Abstract
In Scotland, despite high levels of alcohol use by women, public awareness and professional knowledge of the risks of drinking while pregnant are low and there has been very little research into foetal alcohol spectrum disorders (FASD) and their effects. Recently, however, the Scottish Government has shown leadership with the commissioning of an FASD e-learning resource from NHS Education Scotland, the development of a toolkit for FASD Awareness Day and the planned institution of two two-day intensive training courses for health and social care professionals in the recognition, assessment, diagnosis and support of children affected by foetal alcohol harm. This article charts some of these developments.
Introduction
Worldwide it is estimated that FASD affects around one in every 100 births (May and Gossage, 2001). In Scotland, in part because the conditions forming the spectrum are poorly recognised, despite high levels of alcohol use in women and therefore a high potential for harm to occur, the incidence is unknown. Awareness of the condition among the general public across the UK is poor (Mukherjee, et al., 2015). Furthermore, professional knowledge and awareness are low (Carswell, 2007; Mukherjee, et al., 2013) with health and social care professionals having experienced working with a child with FASD on only a few occasions, not feeling comfortable in making the diagnosis and in understanding effective management. However, there is an appetite among professionals for learning, for which there was no readily available product to fill the gap (Carswell, 2007; Watts, 2005).
There is no known amount, type or timing of alcohol that is safe in pregnancy and therefore the Scottish Chief Medical Officer’s advice is to avoid alcohol when pregnant or trying to conceive (NHS Health Scotland, 2010). Alcohol use in Scotland is high with alcohol sales of 11.2 litres of absolute alcohol for every adult over the age of 16 (NHS Health Scotland, 2013). Self-reported accounts of women’s drinking indicate that more than 40% of those of reproductive age (16–44 years) exceed the recommended maximum daily and/or weekly consumption guidance (Scottish Government, 2014). This may place a large proportion of pregnancies at risk of alcohol exposure in utero, particularly in the early weeks when the foetus is developing rapidly and before the woman may know she is pregnant.

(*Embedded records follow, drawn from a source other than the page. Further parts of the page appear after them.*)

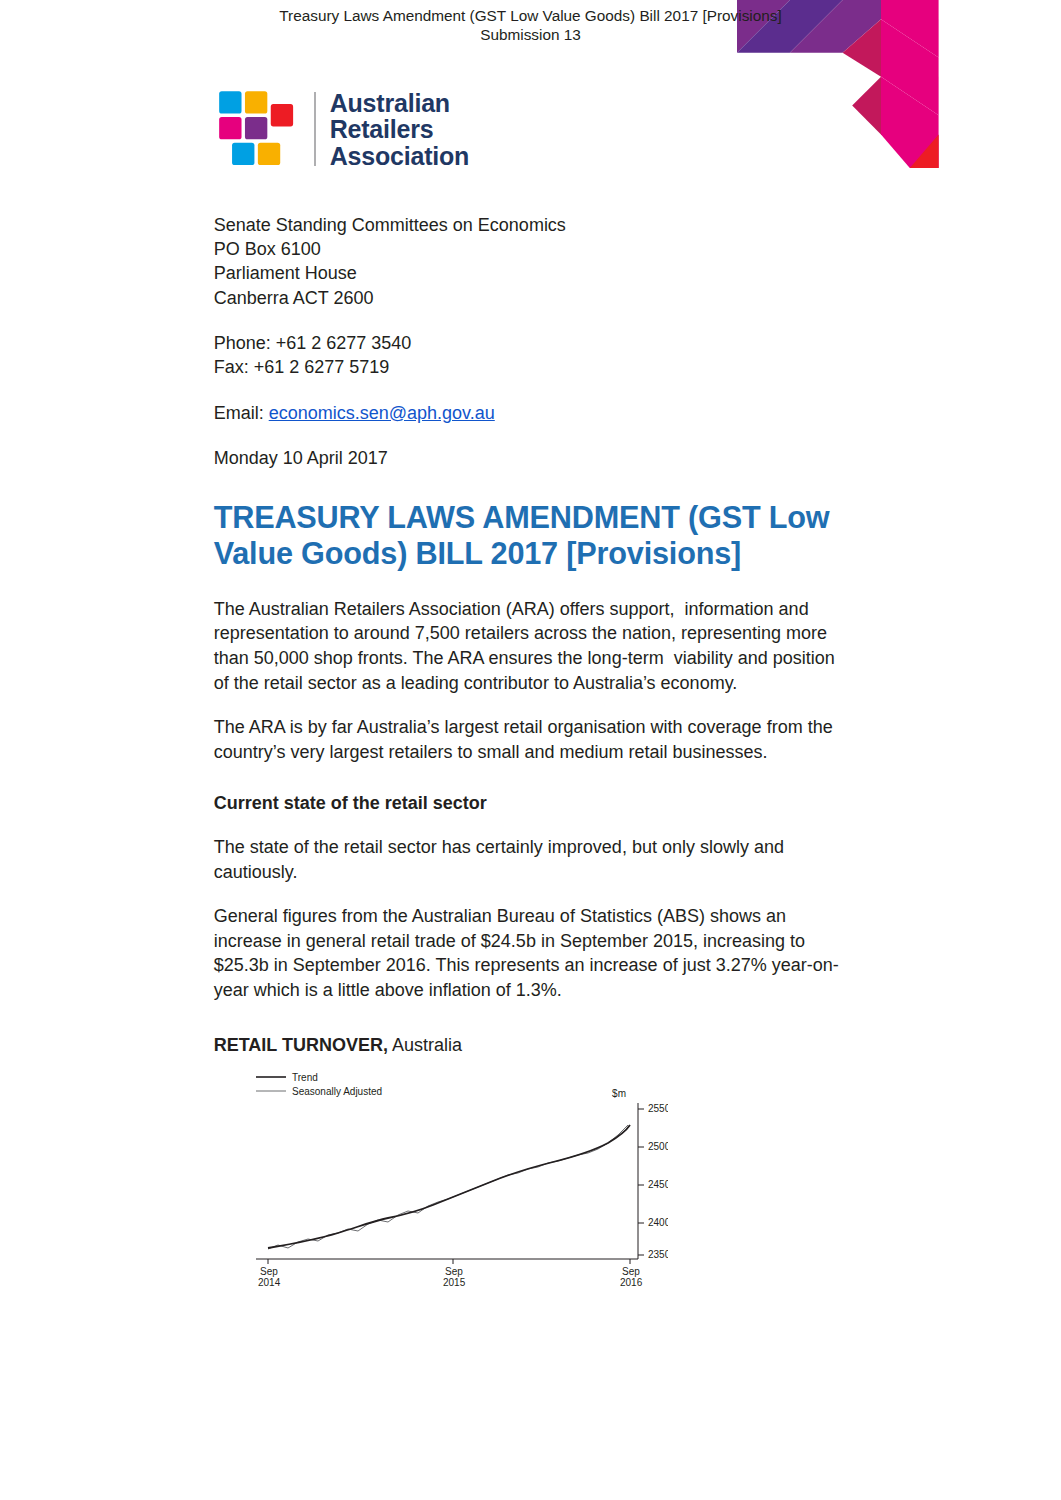Treasury Laws Amendment (GST Low Value Goods) Bill 2017 [Provisions]
Submission 13
Australian Retailers Association
Senate Standing Committees on Economics
PO Box 6100
Parliament House
Canberra ACT 2600
Phone: +61 2 6277 3540
Fax: +61 2 6277 5719
Email: economics.sen@aph.gov.au
Monday 10 April 2017
TREASURY LAWS AMENDMENT (GST Low Value Goods) BILL 2017 [Provisions]
The Australian Retailers Association (ARA) offers support, information and representation to around 7,500 retailers across the nation, representing more than 50,000 shop fronts. The ARA ensures the long-term viability and position of the retail sector as a leading contributor to Australia’s economy.
The ARA is by far Australia’s largest retail organisation with coverage from the country’s very largest retailers to small and medium retail businesses.
Current state of the retail sector
The state of the retail sector has certainly improved, but only slowly and cautiously.
General figures from the Australian Bureau of Statistics (ABS) shows an increase in general retail trade of $24.5b in September 2015, increasing to $25.3b in September 2016. This represents an increase of just 3.27% year-on-year which is a little above inflation of 1.3%.
RETAIL TURNOVER, Australia
Trend Seasonally Adjusted $m 25500 25000 24500 24000 23500 Sep 2014 Sep 2015 Sep 2016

Although FASD is relatively more common in the offspring of women who are dependent on alcohol, the majority of cases occur in the children of women who have other drinking patterns including binge drinking. There are many other factors that help determine which children will be affected by maternal alcohol use, e.g. maternal nutritional status, genetic makeup, including how alcohol is metabolised, stress and deprivation.
Since FASD is not a condition that requires hospitalisation, it tends to be very difficult to identify the number of affected individuals. Other countries such as Canada, USA, France, South Africa and now Russia and Australia are considerably further ahead than the UK in recognition and it is considered that the worldwide incidence of FASD is around one per cent of live births. FASD is a lifelong and irreversible condition although early interventions are known to produce better outcomes (Streissguth, et al., 1996; Streissguth, et al., 2004).
Foetal Alcohol Syndrome (FAS) was recognised and named in the early 1970s and the first Scottish paper looking at a series of children born in the West of Scotland was published in 1981 (Beattie, et al., 1981; Beattie, Day and Cockburn, 1983).
The origins of action in Scotland
In Scotland there has been direct national action on addressing foetal alcohol harm since 2009. However, even before that time, a national target for alcohol screening and brief interventions in maternity services, although not formally connected to reducing the incidence of FASD, was beginning to have an impact in raising awareness of the frequency of alcohol use in pregnancy and the actions that could be taken to reduce consumption and harm.
In February 2009 the Scottish Framework on alcohol problems was published. This was built around challenging and changing the alcohol culture of Scotland and included actions to sustain alcohol brief interventions in maternity care (Scottish Government, 2009). Action 8 stated the commitment to arrange a survey of the incidence of FAS, the most readily recognised presentation of foetal alcohol harm. However, while the commitment had been made, there was no infrastructure through which this could be achieved. The first action that the Scottish Government took was to draw together a group of interested and knowledgeable professionals from across the health, education and social care sectors to discuss what a surveillance programme around FAS might look like. This group was supported by Professor Philip May, who has undertaken a number of prevalence studies on the occurrence of FASD in community and school populations. The conclusion drawn by that expert group was that the ideal scenario was a longitudinal cohort study of children born to mothers whose alcohol history was contemporaneously recorded and followed up. The group recognised that such a study would be at considerable expense with meticulous planning and take several years to provide any results. As such it was considered to be unfeasible to progress.
The Scottish FAS paediatric surveillance programme
Evidence has indicated that diagnosis before six years of age is of greatest benefit to the child (Streissguth, et al., 1996). Therefore, a small group of paediatricians involved in the stakeholder event developed and proposed to the Chief Scientist and Scottish Government that they undertake a passive surveillance study. The basis of this study was to use the database of the Royal College of Paediatrics and Child Health and the Scottish Paediatric Surveillance Unit to enquire of paediatricians in Scotland on a monthly basis whether they had seen a case of FAS in a child up to six years of age. Prior to the study’s commencement, the investigators visited all major maternity and paediatric units in Scotland to talk to the paediatricians about the condition and the study. When a case was reported using the surveillance reporting form, the study’s research nurse would follow up with the clinician to ensure that the case met with the case definition and to ascertain further details regarding maternal history and child presentation. The study began in January 2010 and was funded for four years.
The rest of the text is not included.